╭─ Records for processing
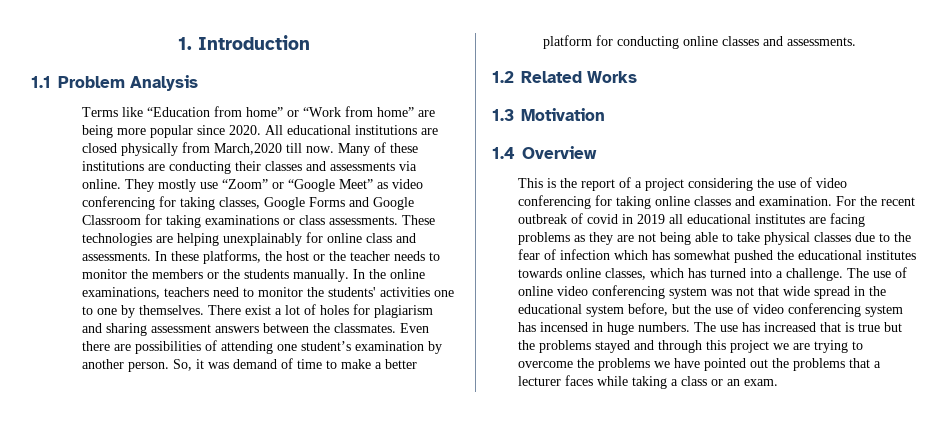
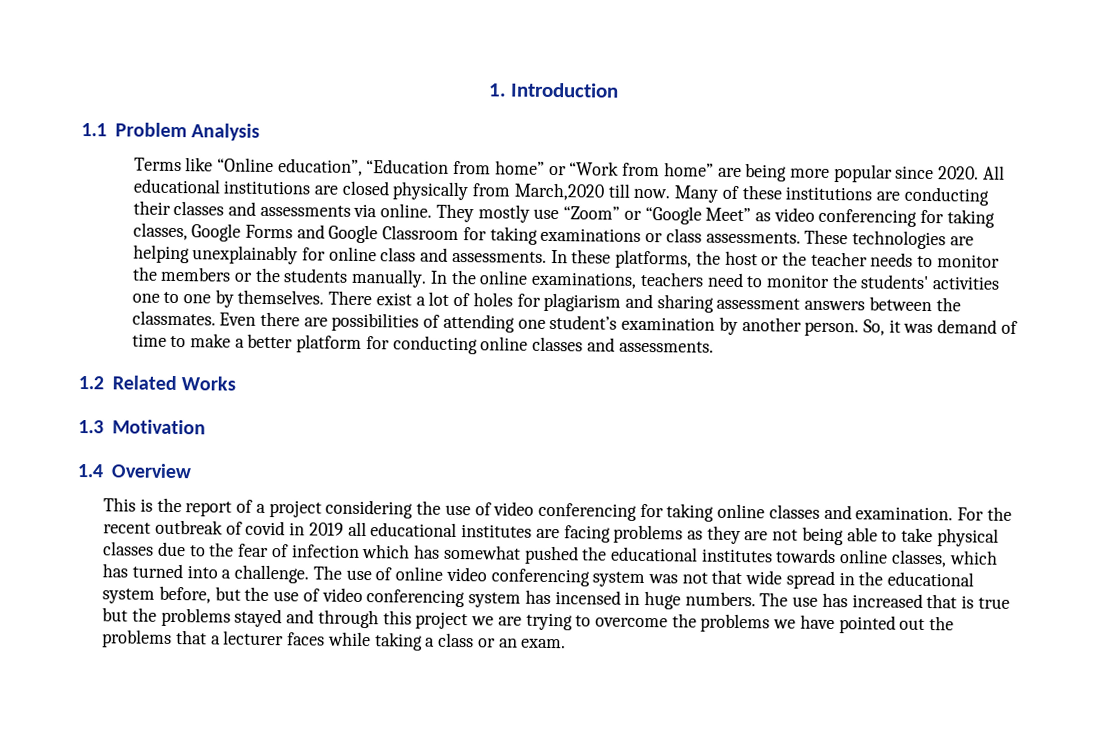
(144, 112) none -> [216,157,363,176] “Online education”,

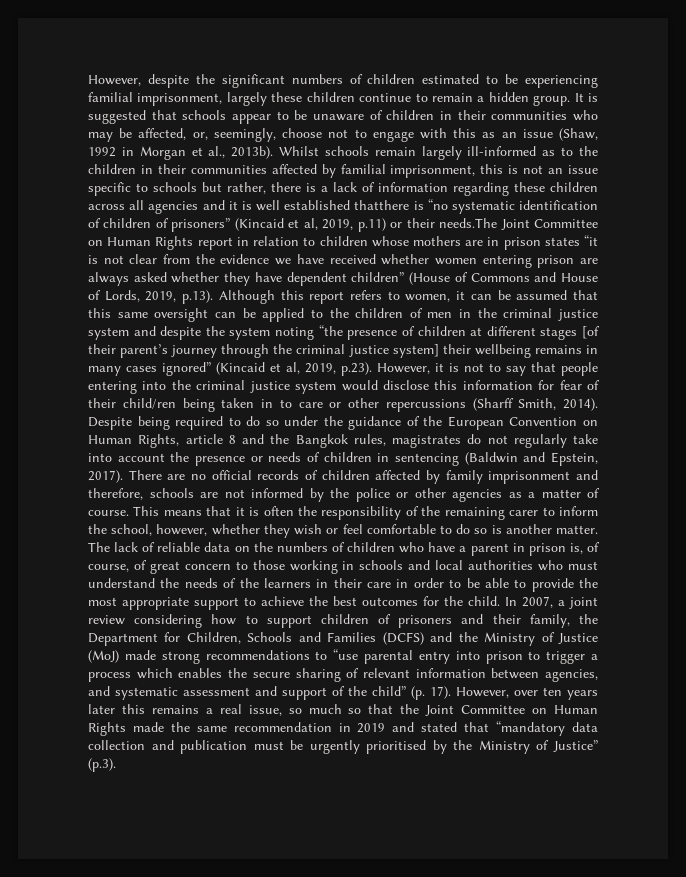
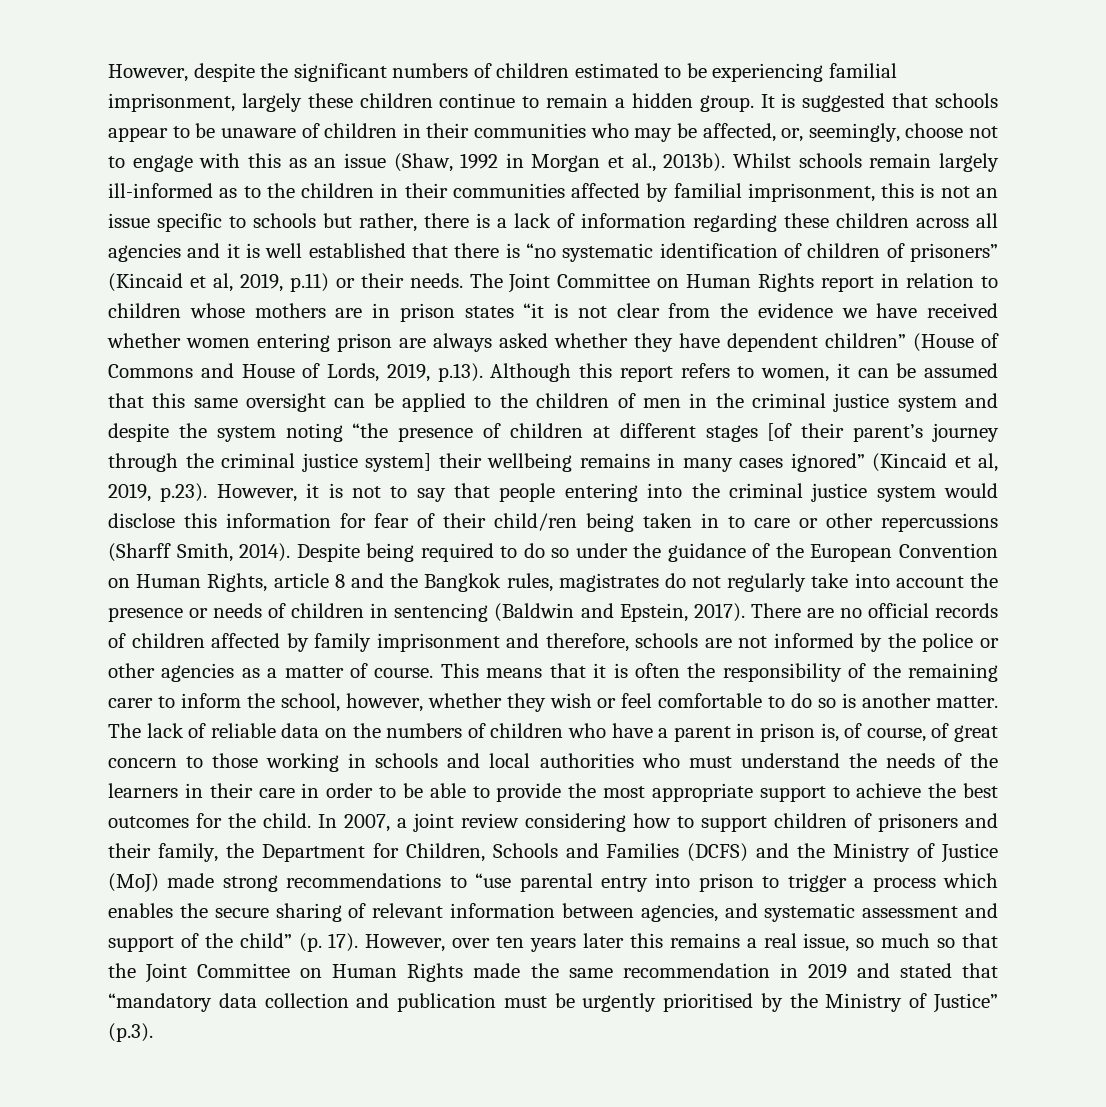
[354,200,410,210] thatthere -> [412,243,500,258] that there
[439,218,498,228] needs.The -> [409,273,503,288] needs. The

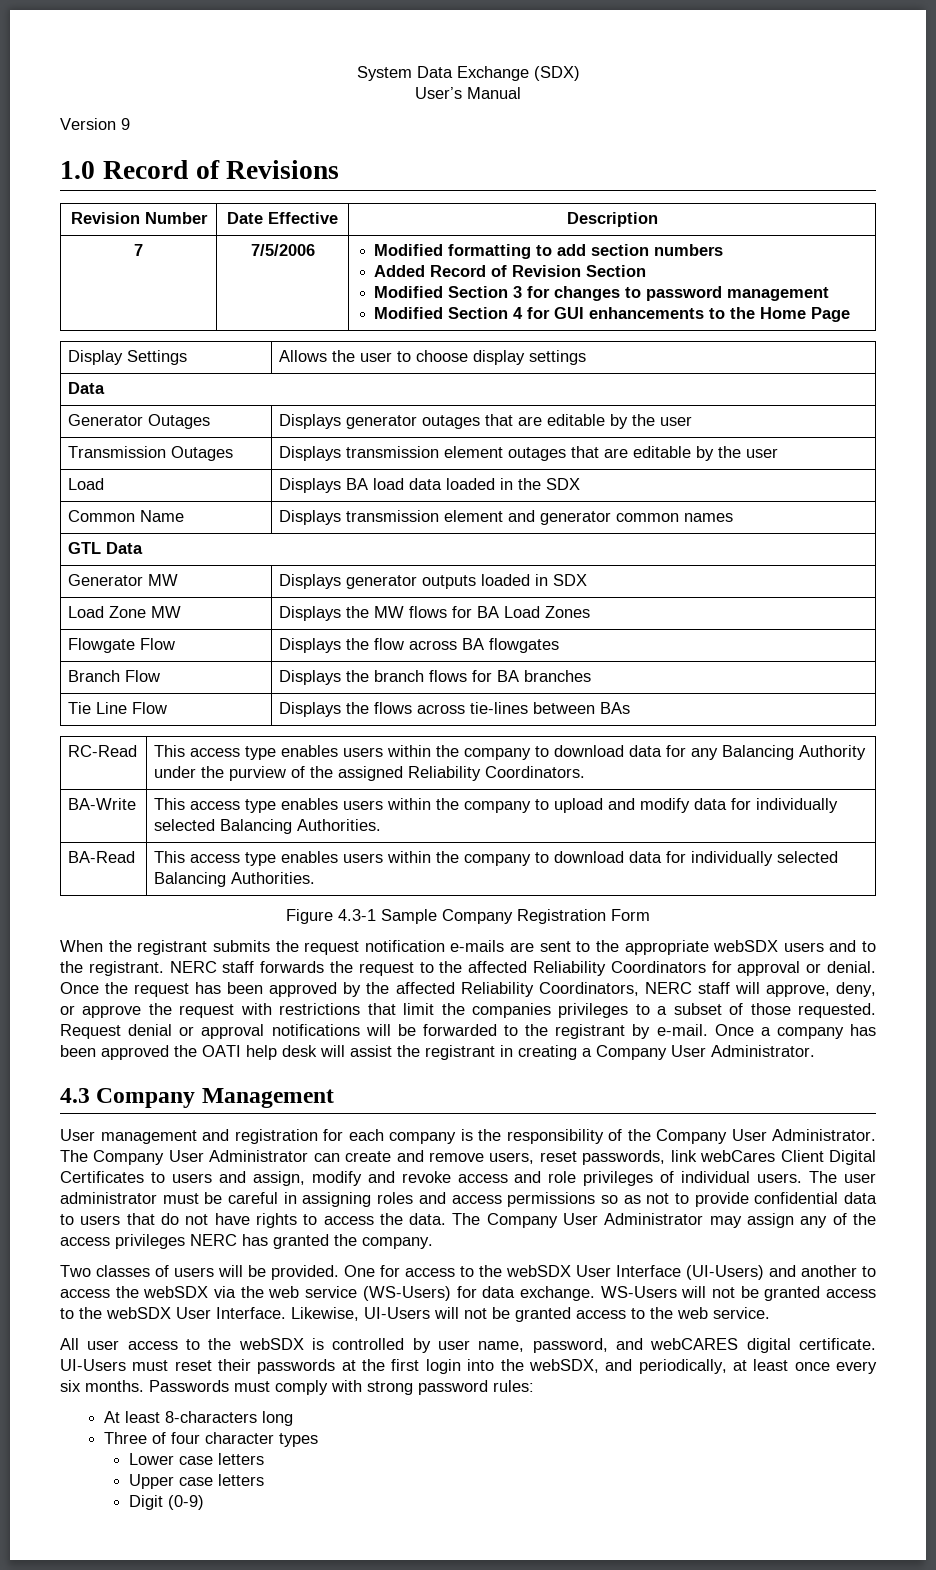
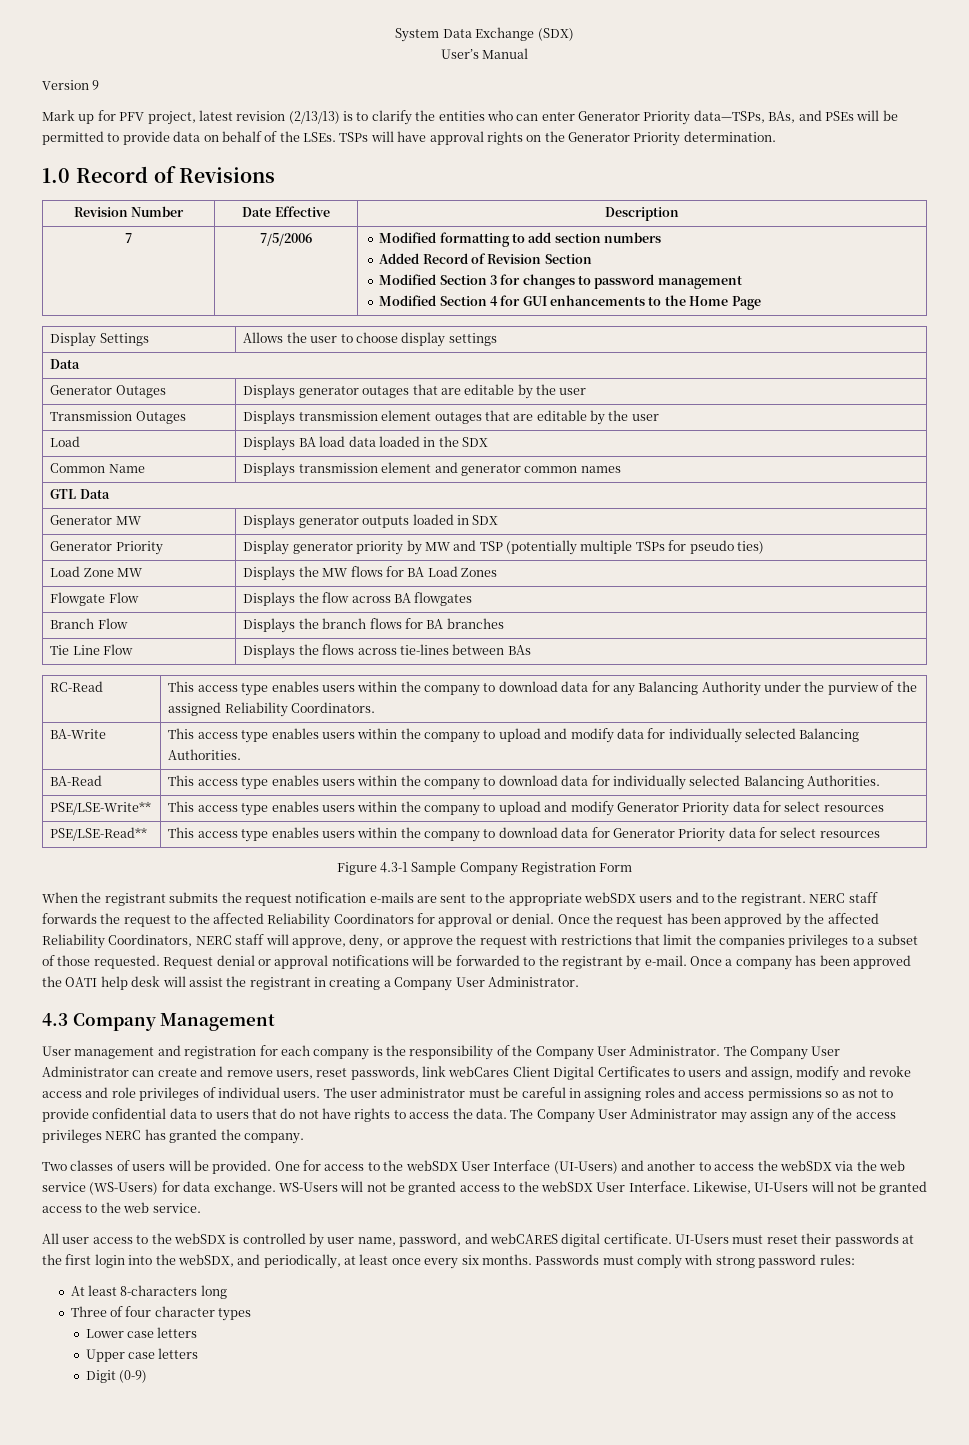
(130, 124) none -> [42,110,898,125] [42,131,776,146] // Mark up for PFV project, latest revision (2/13/13) is to clarify the entities who can enter Generator Priority data—TSPs, BAs, and PSEs will be permitted to provide data on behalf of the LSEs. TSPs will have approval rights on the Generator Priority determination.
(588, 580) none -> [50,541,163,555] [243,540,764,555] // Generator Priority | Display generator priority by MW and TSP (potentially multiple TSPs for pseudo ties)
(316, 878) none -> [50,801,152,815] [168,801,884,816] [50,827,148,841] [168,827,880,842] // PSE/LSE-Write** | This access type enables users within the company to upload and modify Generator Priority data for select resources // PSE/LSE-Read** | This access type enables users within the company to download data for Generator Priority data for select resources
╰─
* Prompt *
From the records above, give again only the part that opens with the line containing "[439,218,498,228] needs.The ->" and closes with the line containing "(130, 124) none". Keep both ends but drop the pictures.

* Exercise answer *
[439,218,498,228] needs.The -> [409,273,503,288] needs. The

(130, 124) none -> [42,110,898,125] [42,131,776,146] // Mark up for PFV project, latest revision (2/13/13) is to clarify the entities who can enter Generator Priority data—TSPs, BAs, and PSEs will be permitted to provide data on behalf of the LSEs. TSPs will have approval rights on the Generator Priority determination.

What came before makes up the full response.